* [Information]:
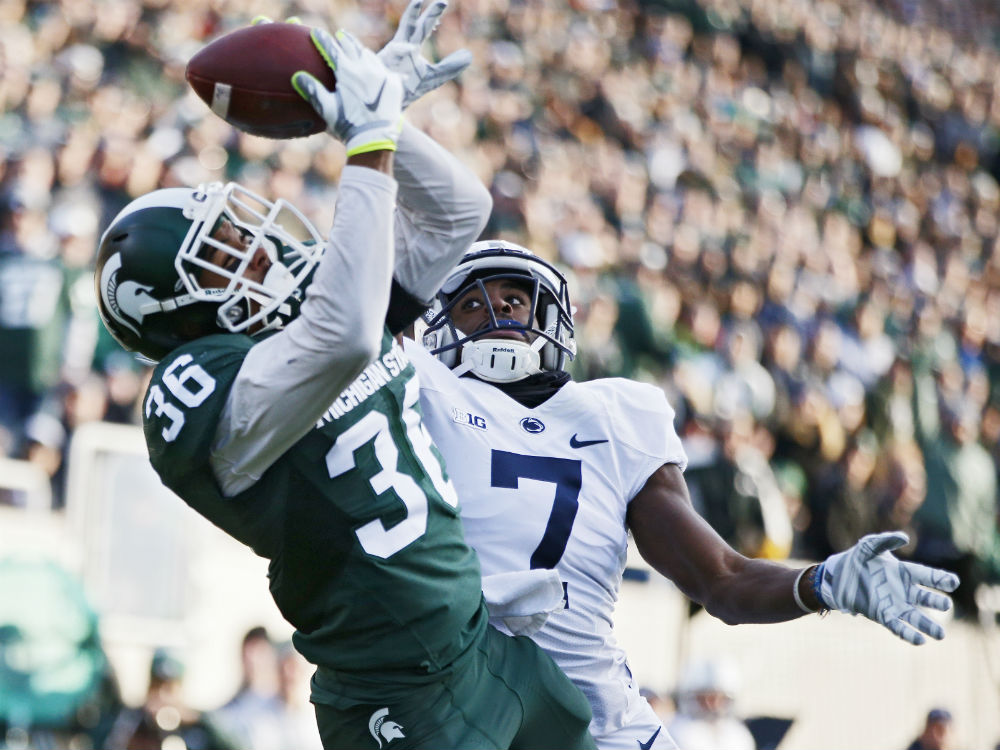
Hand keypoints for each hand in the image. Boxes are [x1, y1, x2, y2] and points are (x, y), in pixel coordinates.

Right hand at [292, 28, 403, 155]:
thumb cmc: (347, 125)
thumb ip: (313, 90)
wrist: (376, 139)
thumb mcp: (327, 108)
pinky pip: (383, 68)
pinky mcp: (393, 83)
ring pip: (369, 55)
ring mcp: (381, 74)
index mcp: (347, 72)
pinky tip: (373, 66)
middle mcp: (365, 68)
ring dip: (360, 51)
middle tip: (340, 35)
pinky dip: (375, 65)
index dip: (323, 39)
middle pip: (352, 46)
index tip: (316, 32)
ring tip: (356, 49)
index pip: (332, 49)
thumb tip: (297, 76)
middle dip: (344, 39)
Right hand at [377, 0, 471, 107]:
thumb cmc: (410, 87)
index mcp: (410, 45)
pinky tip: (411, 49)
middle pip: (411, 27)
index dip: (432, 14)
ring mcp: (390, 59)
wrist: (391, 104)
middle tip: (440, 2)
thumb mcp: (435, 77)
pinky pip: (392, 62)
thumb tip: (468, 55)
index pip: (422, 26)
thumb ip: (450, 66)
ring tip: (417, 13)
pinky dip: (400, 54)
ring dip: (407, 34)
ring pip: (399, 42)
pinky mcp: (384, 72)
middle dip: (421, 14)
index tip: (443, 2)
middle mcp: (399, 48)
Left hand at [819, 531, 959, 644]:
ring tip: (940, 634)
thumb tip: (904, 537)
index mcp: (904, 572)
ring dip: (928, 626)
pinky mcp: (882, 615)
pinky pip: (898, 626)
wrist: (837, 576)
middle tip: (946, 604)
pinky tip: (920, 641)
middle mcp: (903, 590)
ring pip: (915, 617)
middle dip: (936, 601)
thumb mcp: (868, 546)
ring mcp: (894, 604)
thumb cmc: (856, 559)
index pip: (927, 576)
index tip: (954, 582)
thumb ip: (885, 540)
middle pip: (924, 597)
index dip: (940, 579)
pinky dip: (909, 634)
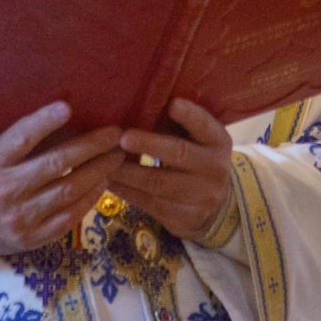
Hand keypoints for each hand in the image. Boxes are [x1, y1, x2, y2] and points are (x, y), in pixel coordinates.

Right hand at [0, 102, 125, 257]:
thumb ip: (23, 143)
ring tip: (116, 157)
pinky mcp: (32, 238)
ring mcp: (20, 218)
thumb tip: (68, 118)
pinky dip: (89, 199)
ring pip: (68, 190)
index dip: (44, 122)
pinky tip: (102, 183)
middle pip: (56, 163)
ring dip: (98, 171)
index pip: (20, 138)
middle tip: (115, 133)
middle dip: (91, 146)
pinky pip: (69, 217)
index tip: (67, 107)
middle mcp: (6, 190)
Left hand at [110, 99, 234, 241]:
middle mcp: (213, 168)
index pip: (205, 126)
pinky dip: (125, 190)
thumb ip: (176, 125)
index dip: (190, 115)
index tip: (172, 104)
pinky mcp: (182, 217)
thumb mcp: (197, 141)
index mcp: (217, 141)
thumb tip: (137, 104)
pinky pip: (148, 203)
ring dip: (126, 171)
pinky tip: (107, 180)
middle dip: (149, 144)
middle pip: (179, 153)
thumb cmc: (196, 160)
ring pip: (157, 183)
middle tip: (123, 137)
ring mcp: (200, 196)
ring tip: (104, 160)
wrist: (217, 207)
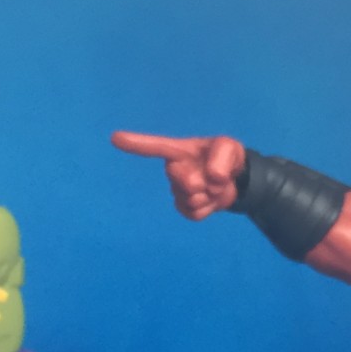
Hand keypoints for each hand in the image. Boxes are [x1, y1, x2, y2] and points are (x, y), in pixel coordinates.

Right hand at [111, 131, 245, 218]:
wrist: (235, 180)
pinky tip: (210, 200)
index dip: (136, 143)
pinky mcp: (185, 208)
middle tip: (213, 179)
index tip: (115, 138)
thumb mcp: (229, 148)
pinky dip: (208, 209)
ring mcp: (178, 190)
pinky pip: (194, 214)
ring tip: (214, 187)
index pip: (156, 147)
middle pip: (179, 180)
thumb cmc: (226, 157)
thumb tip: (212, 179)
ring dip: (209, 196)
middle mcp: (174, 170)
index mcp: (179, 151)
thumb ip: (222, 158)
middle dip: (200, 182)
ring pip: (189, 200)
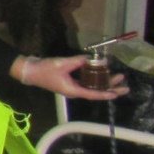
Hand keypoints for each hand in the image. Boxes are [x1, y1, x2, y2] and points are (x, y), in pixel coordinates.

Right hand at [10, 53, 128, 99]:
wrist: (30, 70)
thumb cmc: (45, 70)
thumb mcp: (62, 64)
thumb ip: (78, 61)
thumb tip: (90, 58)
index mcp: (73, 90)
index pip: (93, 94)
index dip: (106, 94)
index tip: (118, 93)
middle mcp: (75, 90)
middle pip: (96, 91)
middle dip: (110, 87)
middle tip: (124, 84)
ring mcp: (72, 86)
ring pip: (92, 86)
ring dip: (104, 81)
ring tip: (116, 76)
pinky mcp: (69, 81)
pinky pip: (85, 81)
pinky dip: (94, 77)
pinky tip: (100, 71)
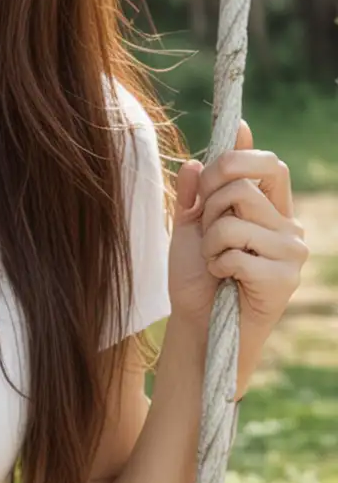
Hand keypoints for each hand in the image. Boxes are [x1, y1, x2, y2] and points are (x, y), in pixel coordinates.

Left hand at [167, 118, 308, 381]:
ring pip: (233, 222)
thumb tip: (197, 161)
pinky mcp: (284, 278)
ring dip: (210, 244)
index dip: (237, 158)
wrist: (198, 325)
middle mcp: (289, 226)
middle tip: (208, 237)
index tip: (210, 173)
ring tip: (216, 263)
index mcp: (272, 209)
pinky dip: (218, 266)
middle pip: (241, 188)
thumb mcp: (190, 227)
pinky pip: (236, 255)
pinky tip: (224, 280)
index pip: (270, 165)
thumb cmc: (198, 276)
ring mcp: (292, 252)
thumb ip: (195, 193)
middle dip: (208, 210)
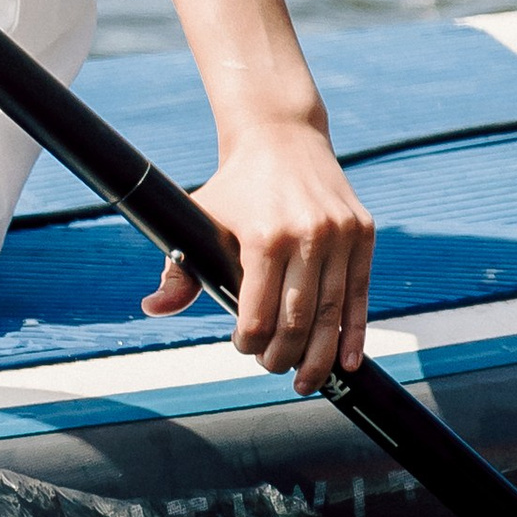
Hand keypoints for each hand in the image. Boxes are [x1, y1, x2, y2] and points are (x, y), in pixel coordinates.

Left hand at [142, 114, 375, 392]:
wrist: (281, 136)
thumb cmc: (236, 186)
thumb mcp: (202, 218)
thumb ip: (179, 269)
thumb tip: (152, 309)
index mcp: (264, 236)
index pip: (260, 313)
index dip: (251, 342)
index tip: (244, 348)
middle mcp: (308, 236)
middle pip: (299, 320)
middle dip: (285, 356)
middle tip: (274, 369)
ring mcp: (340, 234)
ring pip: (332, 313)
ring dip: (320, 356)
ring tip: (306, 380)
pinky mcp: (363, 232)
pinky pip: (359, 293)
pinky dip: (354, 332)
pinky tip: (347, 361)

* [What you are asked to do]: Exactly as written, please copy out the whole set of records, skipping images.

* [Reply to the exercise]:
Hand keypoints for each hand in the image. Boxes are [x1, y1, x2, y2] and points are (x, y), in pixel coordinates.

Right hand at [292, 28, 403, 155]:
thumb cmc: (347, 125)
thumb ip: (313, 90)
wrist: (376, 139)
thumb mcp: (327, 108)
pinky pip: (383, 68)
pinky mcp: (393, 83)
ring pip: (369, 55)
ring mcp: (381, 74)
index mcp: (347, 72)
pinky tip: (373, 66)
middle mcp: (365, 68)
ring dip: (360, 51)
middle tip: (340, 35)
pinky dip: (375, 65)
index dip: (323, 39)
middle pip: (352, 46)
index tip: (316, 32)
ring tip: (356, 49)
index pip: (332, 49)
thumb tip: (297, 76)
middle dip: (344, 39)
Right hand at [377, 0, 471, 107]:
thumb cmc: (410, 87)
index mcp: (410, 45)
pinky tip: (411, 49)
middle pip: (411, 27)
index dip: (432, 14)
ring mcp: (390, 59)
wrist: (391, 104)
middle tip: (440, 2)
thumb mcp: (435, 77)
pinky pip: (392, 62)
thumb tip: (468, 55)
index pip: (422, 26)
thumb ip: (450, 66)
ring tip: (417, 13)
pinky dip: (400, 54)
ring dip: (407, 34)
ring pip: (399, 42)
pinky mcp: (384, 72)
middle dip: (421, 14)
index tip: (443, 2)
middle mcp: (399, 48)
Left hand at [819, 531, 959, 644]:
ring tip: (940, 634)
thumb tip: (904, 537)
index mcp: (904, 572)
ring dip: (928, 626)
pinky mcp: (882, 615)
pinky pip: (898, 626)
wrist: (837, 576)
middle tip: (946, 604)
pinky tip: (920, 641)
middle mcp: (903, 590)
ring pip: (915, 617)
middle dip: (936, 601)
thumb mcp: (868, 546)
ring mcp: (894, 604)
thumb cmc: (856, 559)
index pip: (927, 576)
index tip: (954, 582)
thumb ip: (885, 540)
middle pip: (924, 597)
index dip: (940, 579)
pinky dip: (909, 634)
Hand keypoints for each hand in the image. Boxes are [x1, y1, x2, y2] and points are (x, y), in pixel coordinates.

Right hand at [0, 102, 125, 257]:
thumb ip: (23, 143)
ring tip: (116, 157)
pinky mcp: (32, 238)
ring mcp: (20, 218)
thumb tip: (68, 118)
pinky dip: (89, 199)
ring pip: (68, 190)
index dip: (44, 122)
pinky tip: (102, 183)
middle pip: (56, 163)
ring dip: (98, 171)
index pip: (20, 138)
middle tip: (115, 133)
middle dip: (91, 146)
pinky pip: (69, 217)
index tip: (67, 107)
middle mcp: (6, 190)
Left hand at [110, 99, 234, 241]:
middle mcp: (213, 168)
index pip: (205, 126)
pinky dip: (125, 190)
thumb ip: (176, 125)
index dip: (190, 115)
index tip: (172, 104)
pinky mcp: (182, 217)
thumb mcp: (197, 141)
index mcp: (217, 141)
thumb tip: (137, 104)
pinky pip: (148, 203)
ring dip: (126, 171)
pinky tip: (107, 180)
middle dip: (149, 144)
middle pip: (179, 153)
thumb cmc: (196, 160)
ring pip: (157, 183)
middle tip: (123, 137)
ring mcp: (200, 196)
ring tip: (104, 160)
wrist: (217, 207)
Hand keypoints for each hand in the image. Boxes are [x1, y1, x2, y2] and points are (x, y), in pixel coordinates.

Right hand at [111, 131, 245, 218]:
wrist: (235, 180)
pinky tip: (210, 200)
index dip: (136, 143)
pinky mcp: (185, 208)
middle tip: (213, 179)
index tip: (115, 138)
thumb mcp: (229, 148)
pinky dip: (208, 209)
ring mcp: (178, 190)
pinky pip: (194, 214)
ring tip: (214, 187)
index pip: (156, 147)
middle pip: (179, 180)
thumb cmc: (226, 157)
thumb tip: (212, 179)
ring dip: (209, 196)
middle mcp: (174, 170)
index mcp: (179, 151)
thumb ip: (222, 158)
middle dip: (200, 182)
ring pip: (189, 200)
Hand keypoints for each hand in the image. Boxes are [x1, y1, x2, y2] and points are (x, y), in pixel coordinates.

Right hand at [10, 53, 128, 99]:
wrist: (30, 70)
thumb cmc: (45, 70)
thumb mcp: (62, 64)
thumb ip: (78, 61)
thumb tip: (90, 58)
index mcp: (73, 90)
index pip: (93, 94)
index dip: (106, 94)
index tip: (118, 93)
middle mcp: (75, 90)
middle pip: (96, 91)
middle dip: (110, 87)
middle tip: (124, 84)
ring mcp: (72, 86)
ring pip: (92, 86)
ring dip: (104, 81)
ring tip: (116, 76)
pinky mcp: (69, 81)
pinky pip: (85, 81)
pinky dip: (94, 77)
pinky tip: (100, 71)
Hand keypoints for each hand in the image. Boxes are [x1, y1, x2, y2] and points are (x, y), in pixel coordinates.

Left hand at [167, 118, 308, 381]:
ring pip: (233, 222)
thumb tip: (197, 161)
pinky mcp: (284, 278)
ring dip: (210, 244)
index dip: (237, 158)
wrist: (198, 325)
middle mcp: (289, 226)
middle tip: (208, 237)
index tip: (210, 173)
ring tip: (216, 263)
index mcp: (272, 209)
pinky dip: (218, 266)
middle pip: (241, 188)
thumb mcp: (190, 227)
pinky pip: (236, 255)
pinky tip: (224, 280)
index pip: (270, 165)
thumb cmc: (198, 276)
ring mcp: (292, 252)
thumb ip: (195, 193)
middle dip: (208, 210)
Hand keypoints for each hand in the image. Boxes are [x1, y1, x2, y2] and points are (x, y), in pixel coordinates.

Left hand at [142, 114, 375, 392]:
wrist: (281, 136)
thumb cmc: (236, 186)
thumb mcp: (202, 218)
thumb ip: (179, 269)
thumb tip: (152, 309)
index mcp: (264, 236)
index pip: (260, 313)
index dip: (251, 342)
index tip: (244, 348)
middle mcp: (308, 236)
middle pip: (299, 320)
middle dip: (285, 356)
middle tip: (274, 369)
ring mcp: (340, 234)
ring pip: (332, 313)
ring dip: (320, 356)
ring tip: (306, 380)
pinky mcp: (363, 232)
pinky pip: (359, 293)
pinky dip: (354, 332)
pinky tip: (347, 361)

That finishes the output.